Injection cylinder, 13... Injection plunger, 1
3a...Through hole, 19...Feed roller.

Claims (1)

[Scope of Claims] (1) A linear or belt-shaped resin molding material is unidirectionally fed into a melting cylinder through an injection plunger having a through hole having a cross-sectional shape substantially the same as the cross-sectional shape of the resin molding material. An injection molding method in which a resin molding material melted in a melting cylinder is injected using the injection plunger from an injection nozzle provided on the other side of the melting cylinder. (2) A material transfer part that transfers a linear or belt-shaped resin molding material in the axial direction, an injection plunger having a through hole having a shape substantially the same as the cross-sectional shape of the resin molding moon phase, and this injection plunger.

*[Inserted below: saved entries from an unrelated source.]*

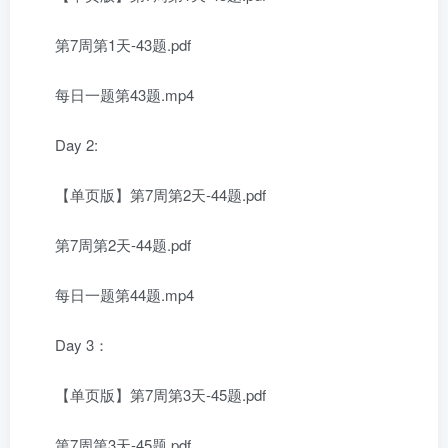
第7周第1天-43题.pdf
每日一题第43题.mp4
Day 2:
【单页版】第7周第2天-44题.pdf
第7周第2天-44题.pdf
每日一题第44题.mp4
Day 3：
【单页版】第7周第3天-45题.pdf
第7周第3天-45题.pdf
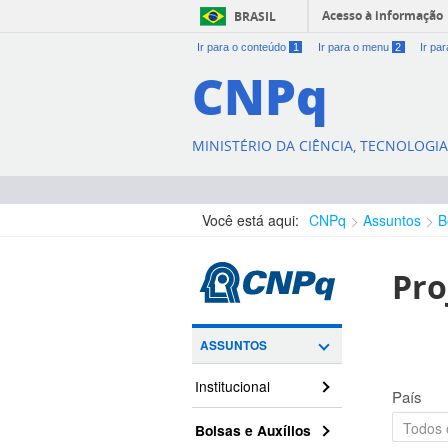
Acesso à informação
BRASIL
Ir para o conteúdo
1
Ir para o menu
2
Ir pa
CNPq
MINISTÉRIO DA CIÊNCIA, TECNOLOGI
Você está aqui:
CNPq
Assuntos
B
Pro
ASSUNTOS
Institucional
País
Bolsas e Auxílios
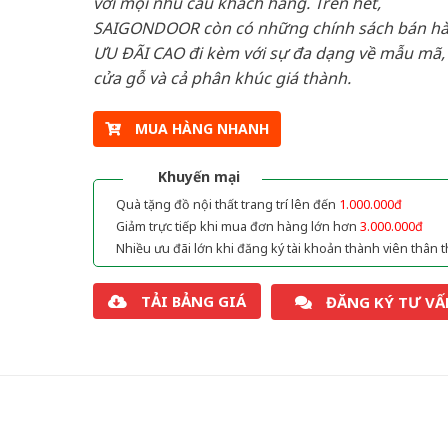
với mọi nhu cầu khách hàng. Trên hết,
SAIGONDOOR còn có những chính sách bán h
ƯU ĐÃI CAO đi kèm với sự đa dạng về mẫu mã, 
cửa gỗ và cả phân khúc giá thành.
MUA HÀNG NHANH
Khuyến mại
Quà tặng đồ nội thất trang trí lên đến
1.000.000đ
Giảm trực tiếp khi mua đơn hàng lớn hơn
3.000.000đ
Nhiều ưu đãi lớn khi đăng ký tài khoản thành viên thân t
TẢI BẢNG GIÁ
ĐĂNG KÝ TƯ VẤ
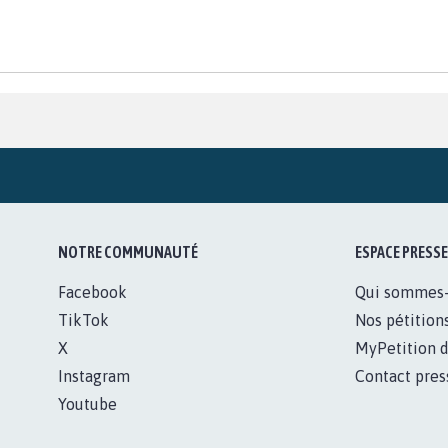
NOTRE COMMUNAUTÉ
ESPACE PRESSE
Facebook
Qui sommes
TikTok
Nos pétition
X
MyPetition d
Instagram
Contact pres
Youtube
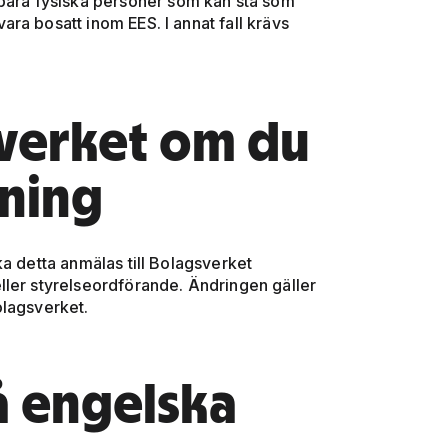
 bara fysiska personer som kan stå som
ra bosatt inom EES. I annat fall krävs
sverket om du
kning
a detta anmälas till Bolagsverket
ller styrelseordförande. Ändringen gäller
olagsverket.
å engelska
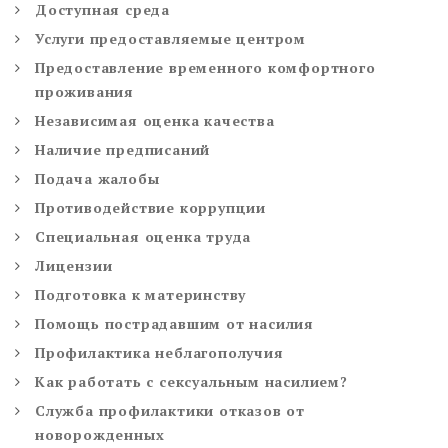
Доступная среда
Услуги предоставляемые центром
Предоставление временного комфортного
проживания
Независимая оценка качества
Наличие предписаний
Подача жалобы
Противодействие коррупции
Специальная оценка труда
Лицензии
Подготовка к материнству
Помощь пострадавшим от насилия
Профилактика неблагополучия
Как работать с сексуальным насилием?
Служба профилактики отказов от
новорожденных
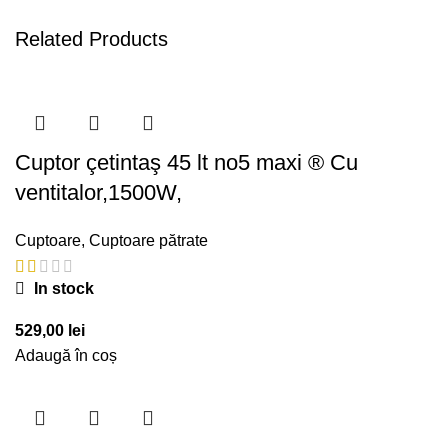
Related Products
Cuptor çetintaş 45 lt no5 maxi ® Cu
ventitalor,1500W,
Cuptoare
,
Cuptoare pătrate
In stock
529,00
lei
Adaugă în coș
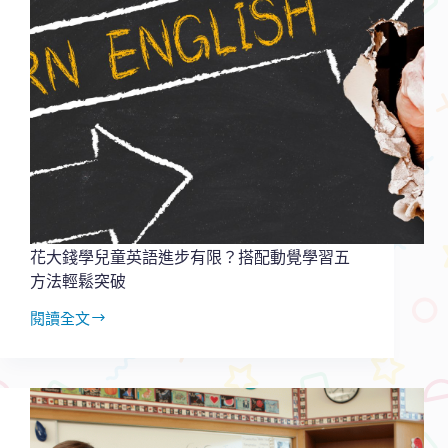
孩
子
｜
一
個
女
孩
學
英
文
的
翻
轉
花大錢學兒童英語進步有限？搭配動覺學習五
之
方法輕鬆突破
路
閱讀全文
花
大
錢
學
兒
童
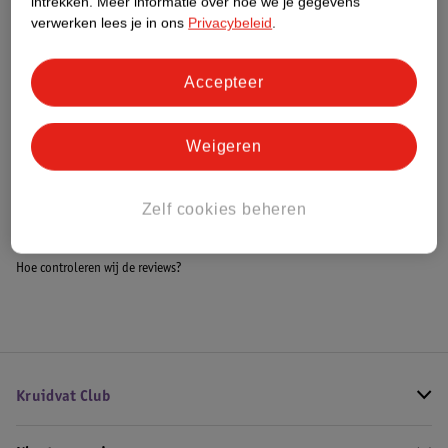
intrekken.
Meer informatie over hoe we je gegevens
Meer informatie
verwerken lees je in ons
Privacybeleid
.
Accepteer
Bestel & Bezorginformatie
Weigeren
Bekijk ook
Zelf cookies beheren
Alle Voetbal
Hoe controleren wij de reviews?
Kruidvat Club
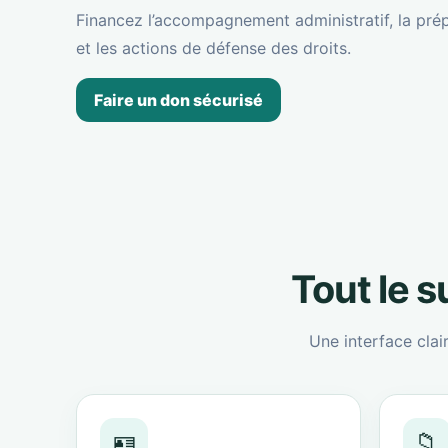
Financez l’accompagnement administratif, la prép
et les actions de défense des droits.
Faire un don sécurisé
Tout le 
Une interface clai
🪪
📁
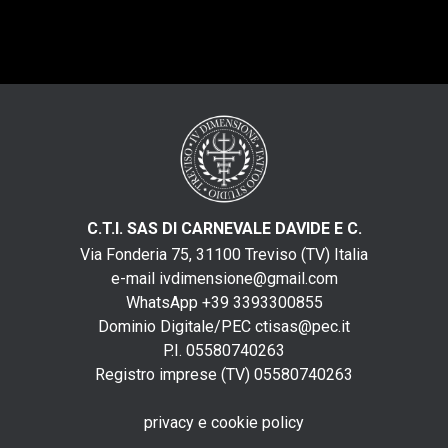
C.T.I. SAS DI CARNEVALE DAVIDE E C.
Via Fonderia 75, 31100 Treviso (TV) Italia
e-mail
ivdimensione@gmail.com
WhatsApp +39 3393300855
Dominio Digitale/PEC
ctisas@pec.it
P.I. 05580740263
Registro imprese (TV) 05580740263
privacy e cookie policy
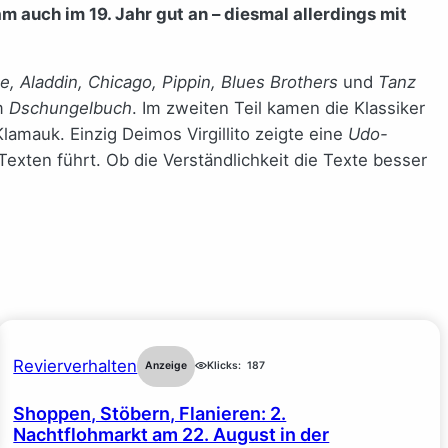
 auch im 19. Jahr gut an – diesmal allerdings mit
e, Aladdin, Chicago, Pippin, Blues Brothers
und
Tanz
m
Dschungelbuch
. Im zweiten Teil kamen die Klassiker
lamauk. Einzig Deimos Virgillito zeigte eine
Udo-
exten führt. Ob die Verständlichkeit die Texte besser
Revierverhalten
Anzeige
Klicks:
187
Shoppen, Stöbern, Flanieren: 2.
Nachtflohmarkt am 22. August in der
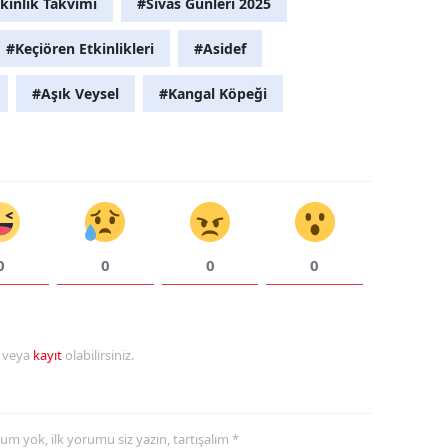
kinlik Takvimi
#Sivas Günleri 2025
#Keçiören Etkinlikleri
#Asidef
#Aşık Veysel
#Kangal Köpeği
0
0
0
0
r veya
kayıt
olabilirsiniz.
yorum yok, ilk yorumu siz yazın, tartışalım *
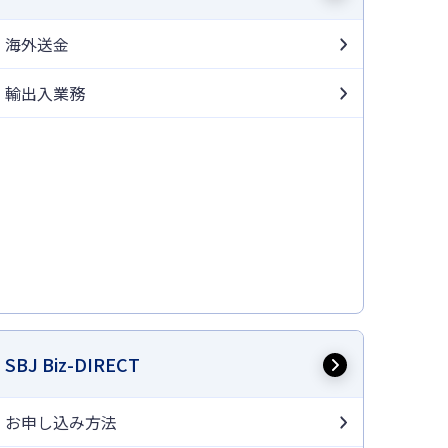
海外送金
輸出入業務
SBJ Biz-DIRECT
お申し込み方法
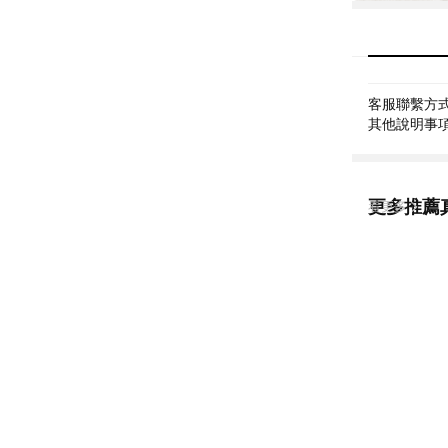
客服聯繫方式: 
其他說明事項: 
更多推薦
看更多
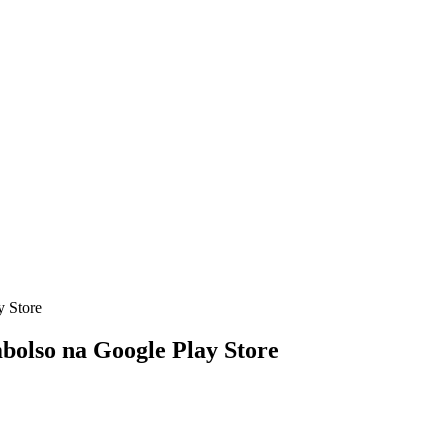
y Store
bolso na Google Play Store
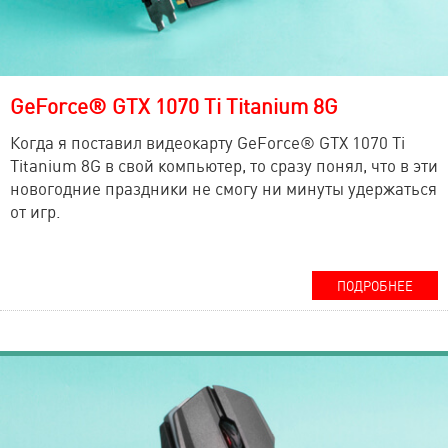
GeForce® GTX 1070 Ti Titanium 8G
Когда я поставил видеокарту GeForce® GTX 1070 Ti
Titanium 8G в свой компьютер, то сразу понял, что в эти
новогодние праздники не смогу ни минуты удержаться
от игр.
ПОДРОБНЕЕ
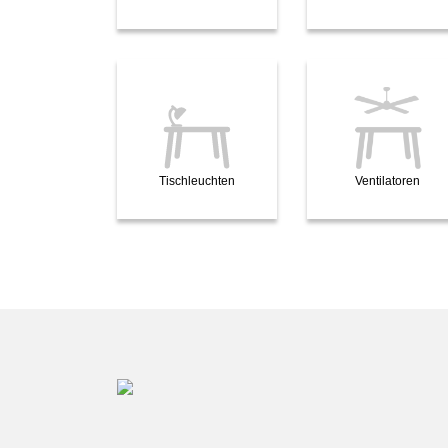
Tischleuchten
Ventilatoren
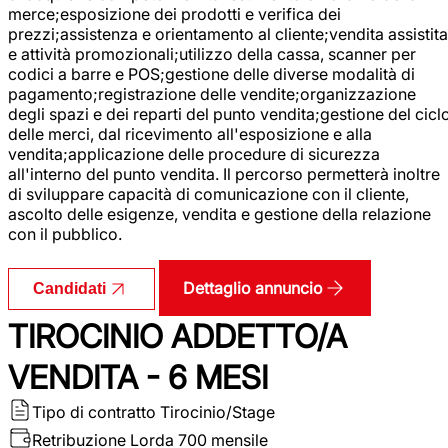
merce;esposizione dei prodotti e verifica dei
prezzi;assistenza e orientamento al cliente;vendita assistita
e attività promozionali;utilizzo della cassa, scanner per
codici a barre e POS;gestione delle diverse modalità di
pagamento;registrazione delle vendite;organizzazione
degli spazi e dei reparti del punto vendita;gestione del cicl
delle merci, dal ricevimento all'esposizione e alla
vendita;applicazione delle procedure di sicurezza
all'interno del punto vendita. Il percorso permetterà inoltre
di sviluppare capacità di comunicazione con il cliente,
ascolto delle esigenze, vendita e gestione della relazione
con il pubblico.
Dettaglio annuncio
Candidati
TIROCINIO ADDETTO/A
VENDITA - 6 MESI
Tipo di contratto
Tirocinio/Stage
Retribuzione Lorda
700 mensile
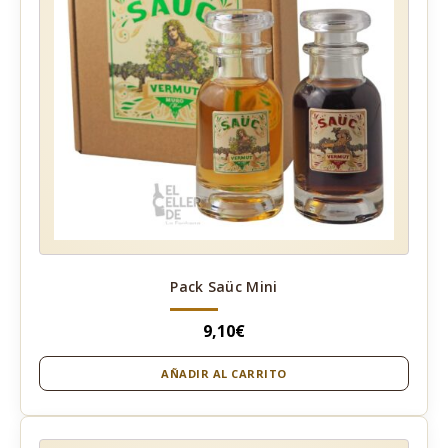
Pack Saüc Mini
9,10
€
AÑADIR AL CARRITO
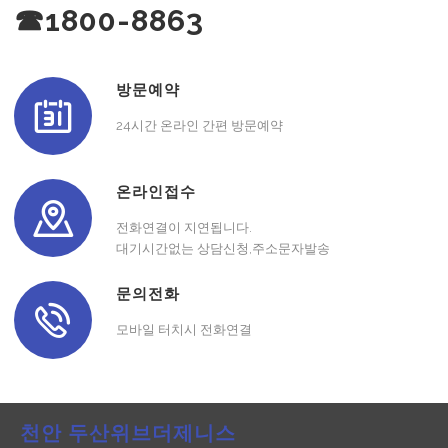
☎1800-8863
방문예약
24시간 온라인 간편 방문예약
온라인접수
전화연결이 지연됩니다.
대기시간없는 상담신청,주소문자발송
문의전화
모바일 터치시 전화연결
천안 두산위브더제니스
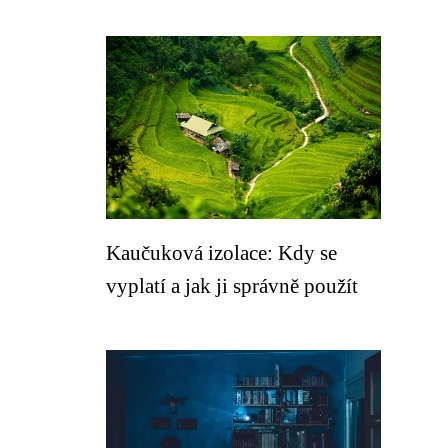
Kaučuková izolace: Kdy se
vyplatí a jak ji správně použít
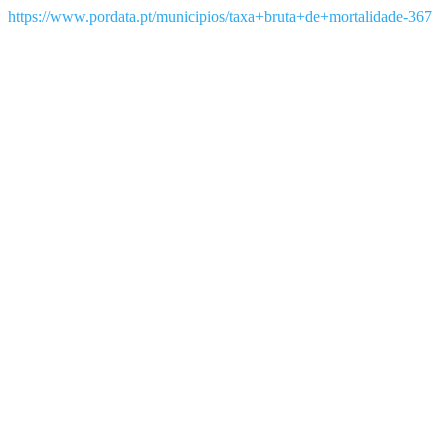
https://www.pordata.pt/municipios/taxa+bruta+de+mortalidade-367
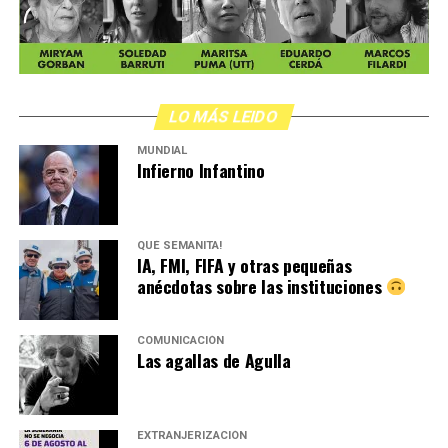
LO MÁS LEIDO
MUNDIAL
Infierno Infantino
QUÉ SEMANITA!
IA, FMI, FIFA y otras pequeñas
anécdotas sobre las instituciones
COMUNICACIÓN
Las agallas de Agulla
EXTRANJERIZACIÓN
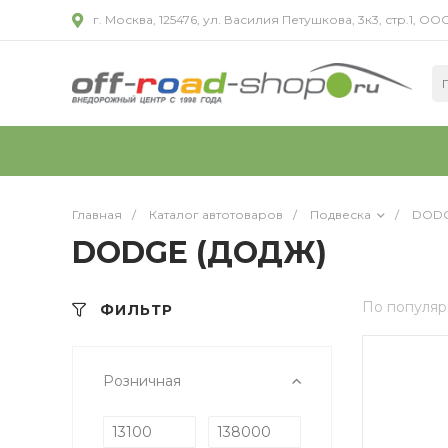
г. Москва, 125476, ул. Василия Петушкова, 3к3, стр.1,
Главная
/
Каталог автотоваров
/
Подвеска
/
DODG
DODGE (ДОДЖ)
По популяр
ФИЛЬТР
Розничная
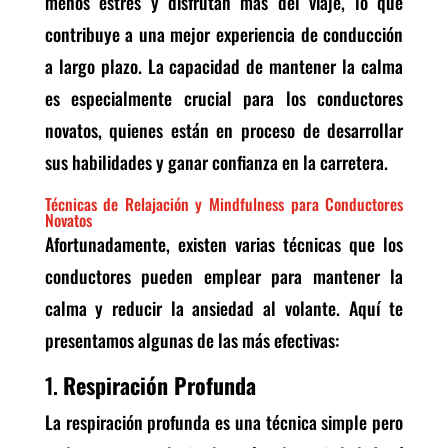
menos estrés y disfrutan más del viaje, lo que
contribuye a una mejor experiencia de conducción
a largo plazo. La capacidad de mantener la calma
es especialmente crucial para los conductores
novatos, quienes están en proceso de desarrollar
sus habilidades y ganar confianza en la carretera.
Técnicas de Relajación y Mindfulness para Conductores
Novatos
Afortunadamente, existen varias técnicas que los
conductores pueden emplear para mantener la
calma y reducir la ansiedad al volante. Aquí te
presentamos algunas de las más efectivas:
1.
Respiración Profunda
La respiración profunda es una técnica simple pero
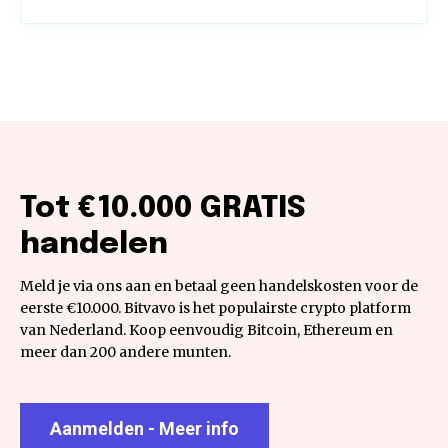
Tot €10.000 GRATIS
handelen
Meld je via ons aan en betaal geen handelskosten voor de
eerste €10.000. Bitvavo is het populairste crypto platform
van Nederland. Koop eenvoudig Bitcoin, Ethereum en
meer dan 200 andere munten.
Aanmelden - Meer info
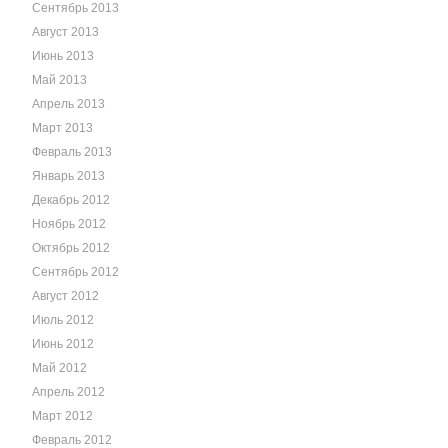
Сентябрь 2013
Август 2013
Июнь 2013
Май 2013
Апрель 2013
Март 2013
Февраль 2013
Январь 2013
Декабрь 2012
Ноябрь 2012
Октябрь 2012
Сентябрь 2012
Август 2012
Июль 2012
Июнь 2012
Май 2012
Апрель 2012
Март 2012
Февраль 2012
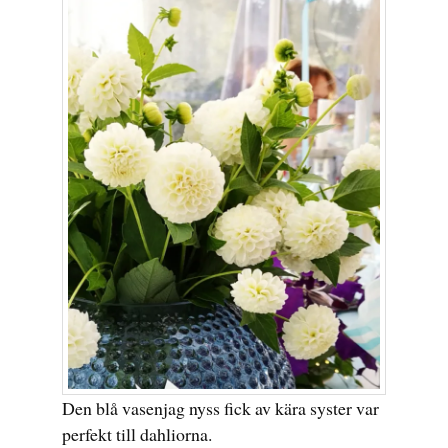
Den blå vasenjag nyss fick av kära syster var
perfekt till dahliorna.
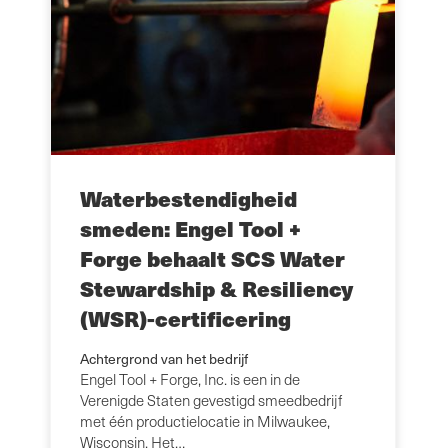
Waterbestendigheid
smeden: Engel Tool +
Forge behaalt SCS Water
Stewardship & Resiliency
(WSR)-certificering
Achtergrond van het bedrijf
Engel Tool + Forge, Inc. is een in de
Verenigde Staten gevestigd smeedbedrijf
met één productielocatie in Milwaukee,
Wisconsin. Het…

An injection molding apparatus comprising a melting cylinder having one end facing each other and having an injection nozzle and a melting means for melting the resin molding material at the other end. (3) The injection molding apparatus according to claim 2, wherein the melting tube is constituted by a transparent glass tube cylinder and an infrared heater provided on the outer periphery of the glass tube cylinder. (4) The injection molding apparatus according to claim 3, wherein the infrared heater is a ring-shaped infrared lamp. (6) Injection molding apparatus 0 according to claim 2, wherein the melting cylinder is constituted by a non-conductive cylinder and high-frequency dielectric heating means provided on the outer periphery of the cylinder.